To win back a friend

So I had a thing for my best friend for years, but she'd only been my best friend for the last 12 months or so. We got on so well all the time, and eventually we got forced to talk about our feelings for each other and, to my surprise, she said she liked me. So I was sort of blow off my feet and asked her out straight up without even thinking about it and she said yes.
She'd had a couple of boyfriends before whereas I'd never got anywhere near one, so I suppose I never thought she'd consider me, despite the fact that it should have been obvious she liked me. She gave up all her time for me and she got jealous when I started talking to another girl.
Anyway, we were happy together for a couple of months and then, because we'd finished our A-Levels, she decided we weren't going to see enough of each other, and said we needed to break up. This hurt, but I knew her reasons were genuine because she cried so much while saying it, and she never cried! She promised we would stay best friends, and so I accepted that we should break up.
In the months that have passed since, we've barely seen each other (we live 3 hours train apart) and we keep falling out over stupid tiny little things. We used to talk every day, now it's once a week at most, and that is very strained. While I still probably have feelings for her, I know she has moved on, and that isnt so much the problem. I just don't want to accept that my best friend is drifting away from me. We fitted together so well and I'm not sure I'll ever find a friend like her. But she doesn't seem to be bothered anymore, like she doesn't answer her texts, she isn't interested in seeing me, and she is never there for me anymore when I need her.
So, what do I do to try and win my best friend back?
Reply 1
You sound like quite a nice person just tell her the truth...

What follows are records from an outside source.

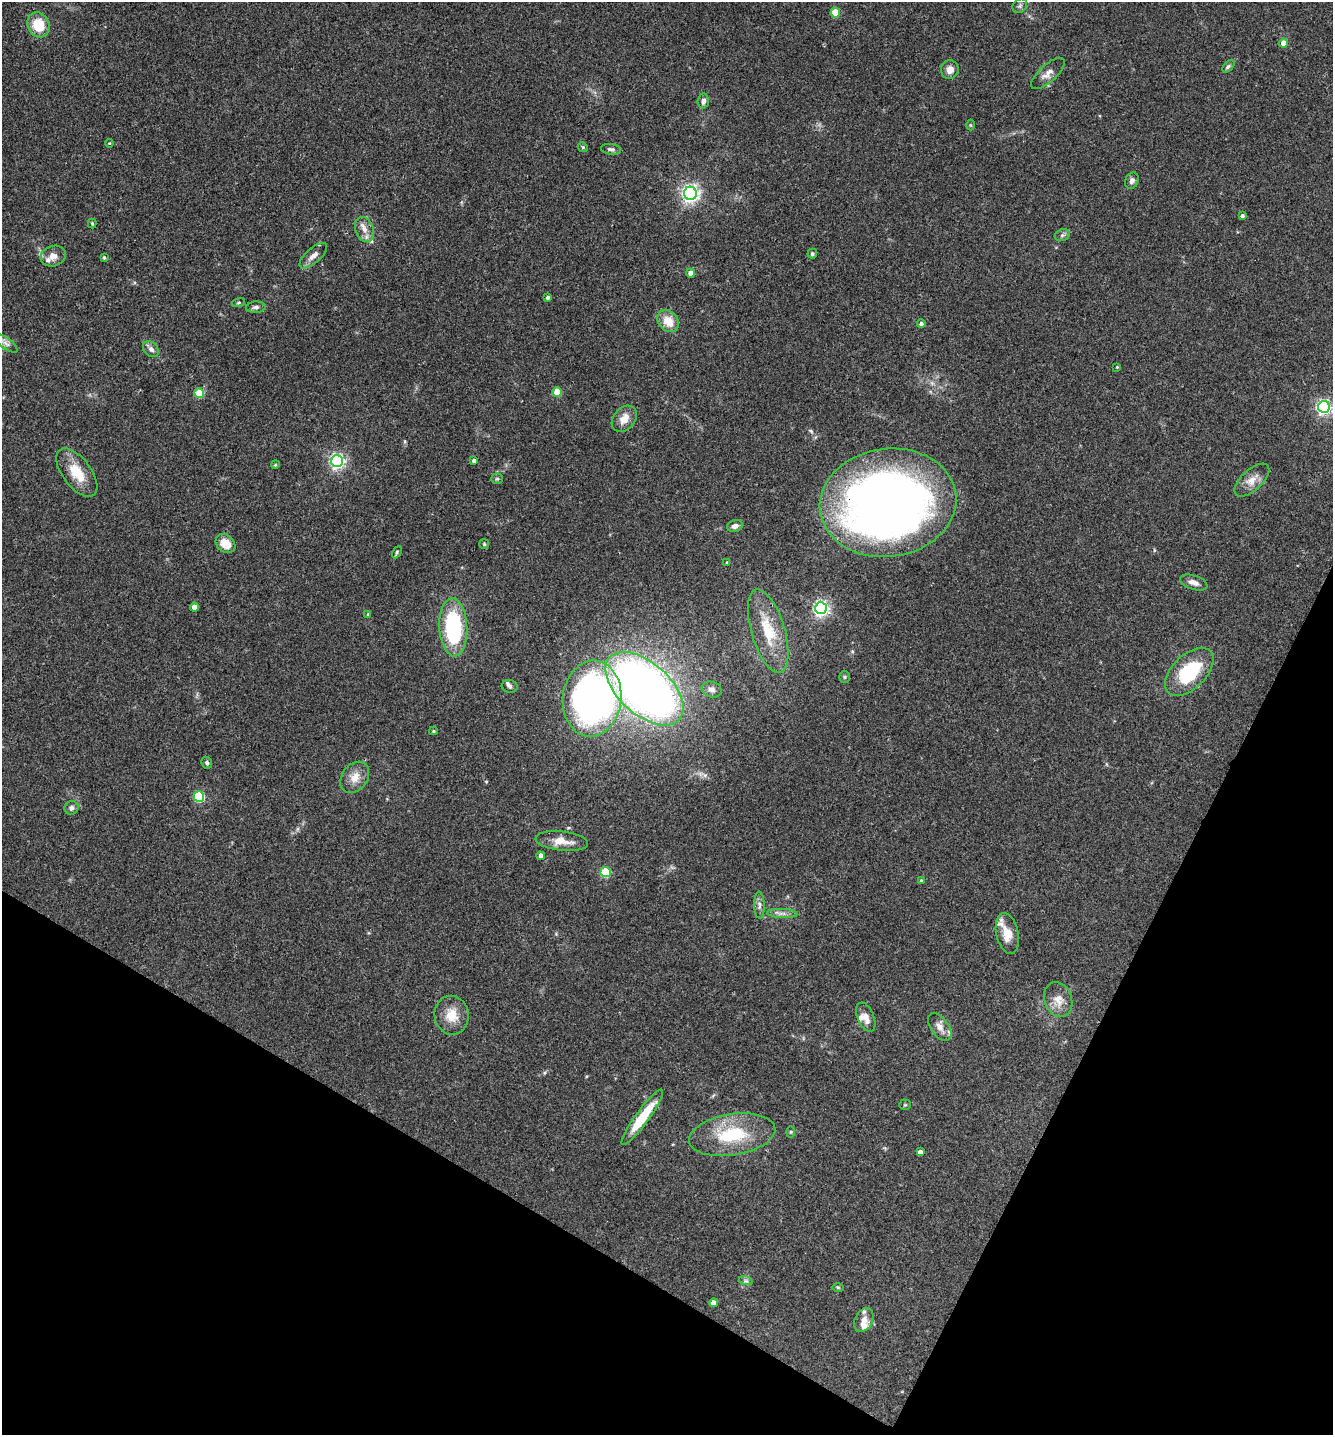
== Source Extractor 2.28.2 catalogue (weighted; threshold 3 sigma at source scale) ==
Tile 15 of 4 x 4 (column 3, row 4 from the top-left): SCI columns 2825-4155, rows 31-1463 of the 5793 x 5786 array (HDU 1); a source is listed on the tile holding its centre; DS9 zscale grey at full resolution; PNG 1335 x 1437 px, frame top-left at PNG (2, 2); each listed source drawn as its Kron ellipse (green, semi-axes under 4 px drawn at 4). Shown black and unused: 23% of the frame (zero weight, under 3 of 4 exposures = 2% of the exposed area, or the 3 px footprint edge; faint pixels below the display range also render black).
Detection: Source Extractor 2.28.2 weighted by HDU 2 'WHT'; one run over the whole footprint, this tile lists its part. Background 0.0752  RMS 0.0058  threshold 0.026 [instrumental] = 3 sigma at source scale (4.5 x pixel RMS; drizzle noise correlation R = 1.50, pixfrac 1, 0.05/0.05 arcsec/px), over >= 5 px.
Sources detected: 90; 1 inside a brighter object's white glare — neither listed nor drawn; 5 inside a brighter listed object's ellipse — not listed separately; the other 84 listed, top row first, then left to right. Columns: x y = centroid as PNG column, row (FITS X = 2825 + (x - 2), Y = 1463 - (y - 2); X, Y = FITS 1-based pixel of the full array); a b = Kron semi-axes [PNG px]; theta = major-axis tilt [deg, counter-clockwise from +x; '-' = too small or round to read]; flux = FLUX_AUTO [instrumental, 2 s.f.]
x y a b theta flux
1020 6 8 6 46 1.3
835 13 5 4 - 19
38 25 13 10 -63 16
1283 43 4 4 - 6.9
1228 66 7 4 45 1
950 70 9 8 - 4.2
1048 73 21 8 42 4.4
703 101 7 5 85 2.6
970 125 5 3 - 0.57
109 143 4 4 - 0.56
583 147 5 4 - 0.81
611 149 10 5 -8 1.7
1132 181 8 6 66 2
690 193 6 6 - 210
1242 216 4 4 - 1.5
92 223 5 4 - 0.63
364 229 13 9 -69 4.9
1062 235 8 5 21 1.3
812 254 5 5 - 1.1
53 256 13 10 17 4.4
313 256 17 7 41 3.9
104 257 3 3 - 0.61
690 273 4 4 - 3.5
548 297 4 3 - 1.2
238 303 6 3 19 0.66
256 307 9 5 3 1.8
668 321 12 9 -50 9.2
921 324 4 4 - 1.5
6 343 13 5 -35 2.3
151 349 9 6 -46 2.4
1117 367 4 3 - 0.49
557 392 4 4 - 15
199 393 5 5 - 21
1324 407 6 6 - 140
624 419 15 10 50 6.1
337 461 6 6 - 150
474 461 4 3 - 1.8
275 465 4 3 - 0.55
77 473 28 14 -53 15
497 479 6 5 - 0.9
1252 480 21 10 42 6.4
888 503 68 54 8 440
735 526 8 6 15 2.6
225 543 11 8 -41 9
484 544 5 5 - 0.68
397 552 6 4 62 0.84
727 563 4 4 - 1.5
1194 583 14 7 -18 3.3
194 607 4 4 - 5.2
821 608 6 6 - 170
368 614 4 4 - 0.75
453 627 29 14 -87 58
768 631 43 16 -73 22
1189 672 29 17 45 36
845 677 6 5 - 0.89
510 686 8 6 -16 1.6
644 689 47 26 -42 440
712 689 10 7 -20 2.5
592 699 38 29 83 290
433 731 4 3 - 0.75
207 763 6 5 - 1.2
355 777 17 12 53 6.9
199 797 5 5 - 46
71 808 7 6 - 1.8
562 841 26 9 -6 8.1
541 856 4 4 - 3.5
606 872 5 5 - 34
921 881 4 3 - 1.1
759 905 13 5 -88 2.4
782 913 15 4 -3 2.4
1007 933 20 11 -77 9.8
1058 999 18 13 -69 7.2
452 1015 19 17 -81 11
866 1017 15 8 -67 5.1
940 1027 16 9 -55 4.6
905 1105 5 5 - 0.72
642 1117 34 7 54 23
790 1132 6 4 90 0.66
732 1135 43 20 9 34
920 1152 4 4 - 3.2
746 1281 7 4 -18 1.2
838 1287 6 4 -1 0.69
713 1303 4 4 - 4.8
864 1320 12 8 63 4.8
Overlapping masked pixels (flux is a lower limit): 2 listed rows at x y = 364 229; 888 503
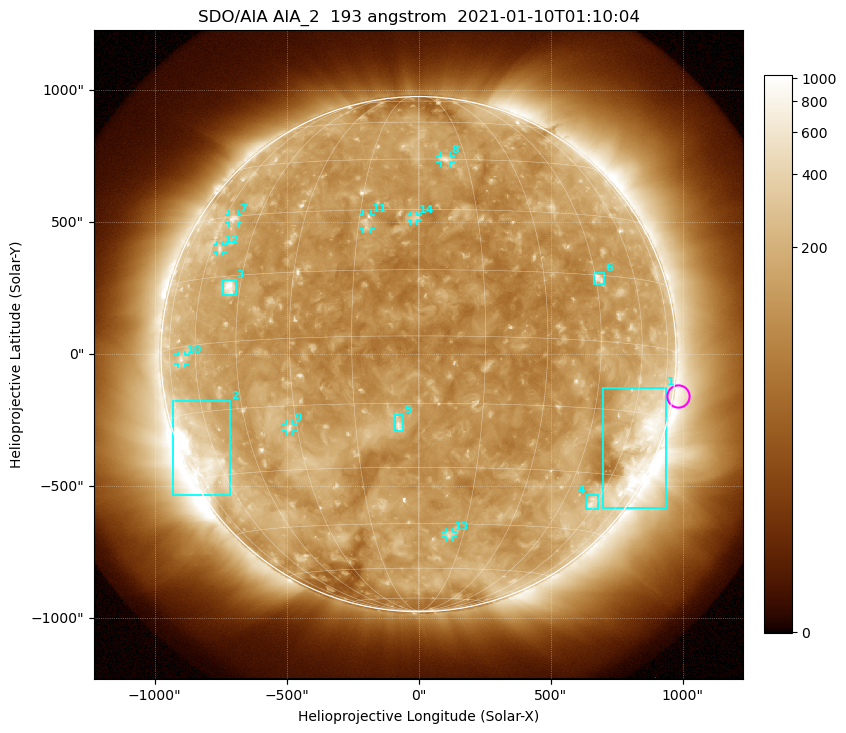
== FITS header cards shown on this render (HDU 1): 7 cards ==
TELESCOP= 'SDO/AIA'
INSTRUME= 'AIA_2'
WAVELNTH=                  193
WAVEUNIT= 'angstrom'
DATE-OBS= '2021-01-10T01:10:04.84'
CTYPE1  = 'HPLN-TAN'
CTYPE2  = 'HPLT-TAN'

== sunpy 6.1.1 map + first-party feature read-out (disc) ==
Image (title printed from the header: SDO/AIA AIA_2  193 angstrom  2021-01-10T01:10:04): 1024 x 1024 px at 2.4 arcsec/px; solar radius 976 arcsec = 407 px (full disc in frame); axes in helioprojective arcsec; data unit not stated in the header (colour bar unlabelled)
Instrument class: DISC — disc imager (sunpy class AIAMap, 193 A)
Bright regions (active regions / flare kernels): reference = the median radial profile (limb darkening/brightening removed); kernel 9 px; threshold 5 sigma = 187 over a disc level ~126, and >= 1.15x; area >= 12 px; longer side >= 10 px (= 24 arcsec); searched inside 0.97 R_sun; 14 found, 14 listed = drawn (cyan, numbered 1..; 8 of them under ~33 arcsec drawn as corner ticks so the feature stays visible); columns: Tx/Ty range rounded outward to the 5 arcsec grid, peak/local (2 s.f.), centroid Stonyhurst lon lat
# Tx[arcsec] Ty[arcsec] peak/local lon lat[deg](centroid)
1 695..935 -585..-125 4.6 +67 -22
2 -930..-710 -535..-175 14 -66 -25
3 -745..-690 220..280 6.7 -49 +12
4 635..680 -590..-535 3.3 +58 -37
5 -90..-55 -295..-230 5.6 -5 -20
6 665..705 265..310 5.1 +46 +14
7 -720..-685 495..530 3.5 -55 +29
8 85..120 725..750 3.6 +8 +45
9 -505..-475 -295..-265 4.1 -32 -20
10 -910..-880 -35..-5 2.9 -67 -3
11 -210..-180 475..530 3 -13 +27
12 -765..-740 385..415 2.9 -56 +22
13 100..130 -695..-675 3.2 +10 -48
14 -30..-5 505..525 3.2 -1 +28
Off-limb structures (1.02-1.3 R_sun): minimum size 162 px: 3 found; the strongest spans PA ~220..325 deg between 1.02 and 1.3 R_sun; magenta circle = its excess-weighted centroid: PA ~260 deg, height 1.02 R_sun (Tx ~985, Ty ~-160 arcsec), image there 1.7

Say you don't want to sound all soppy but you miss being good mates with her and even though you've broken up she'll always be a friend. That it upsets you that you argue and you're sorry for your part to play in the whole thing going a bit sour.

Or something along those line.

And work on the friendship, you're still in contact so that's a good thing. If you get the opportunity try and meet up and do something light hearted and fun. With friendships you have to have patience. It might be awkward for a while but keep at it if you stick by them at some point they'll recognise you're a loyal person and good friend

But also don't pester her, give space to miss you too.